(Task brief): Output every line of text in the data below verbatim, from start to finish. Leave out the pictures.

(Collected data)
--- START ---

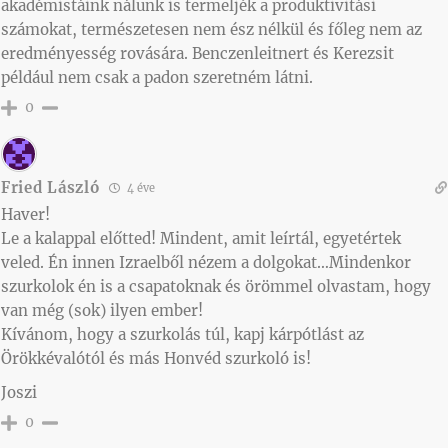
akadémistáink nálunk is termeljék a produktivitási
számokat, természetesen nem ész nélkül és főleg nem az
eredményesség rovására. Benczenleitnert és Kerezsit
például nem csak a padon szeretném látni.
0
Fried László
4 éve
Haver!
Le a kalappal előtted! Mindent, amit leírtál, egyetértek
veled. Én innen Izraelből nézem a dolgokat…Mindenkor
szurkolok én is a csapatoknak és örömmel olvastam, hogy
van még (sok) ilyen ember!
Kívánom, hogy a szurkolás túl, kapj kárpótlást az
Örökkévalótól és más Honvéd szurkoló is!
Joszi
0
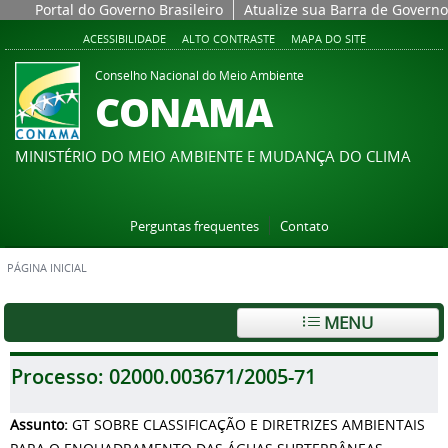
Portal do Governo Brasileiro
Atualize sua Barra de Governo
ACESSIBILIDADE
ALTO CONTRASTE
MAPA DO SITE
Conselho Nacional do Meio Ambiente
CONAMA
MINISTÉRIO DO MEIO AMBIENTE E MUDANÇA DO CLIMA
Perguntas frequentes
Contato
PÁGINA INICIAL
MENU
Processo:
02000.003671/2005-71
Assunto:
GT SOBRE CLASSIFICAÇÃO E DIRETRIZES AMBIENTAIS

--- END ---

(Answer section):
akadémistáink nálunk is termeljék a produktivitási
számokat, természetesen nem ész nélkül és főleg nem az
eredményesség rovására. Benczenleitnert és Kerezsit
például nem csak a padon szeretném látni.
0
Fried László
4 éve
Haver!
Le a kalappal előtted! Mindent, amit leírtál, egyetértek
veled. Én innen Izraelből nézem a dolgokat…Mindenkor
szurkolok én is a csapatoknak és örömmel olvastam, hogy
van még (sok) ilyen ember!
Kívánom, hogy a szurkolás túl, kapj kárpótlást az
Örökkévalótól és más Honvéd szurkoló is!
Joszi
0
Portal do Governo Brasileiro
Atualize sua Barra de Governo
ACESSIBILIDADE
ALTO CONTRASTE
MAPA DO SITE
Conselho Nacional do Meio Ambiente
CONAMA
MINISTÉRIO DO MEIO AMBIENTE E MUDANÇA DO CLIMA
Perguntas frequentes
Contato
PÁGINA INICIAL
MENU
Processo:
02000.003671/2005-71
Assunto:
GT SOBRE CLASSIFICAÇÃO E DIRETRIZES AMBIENTAIS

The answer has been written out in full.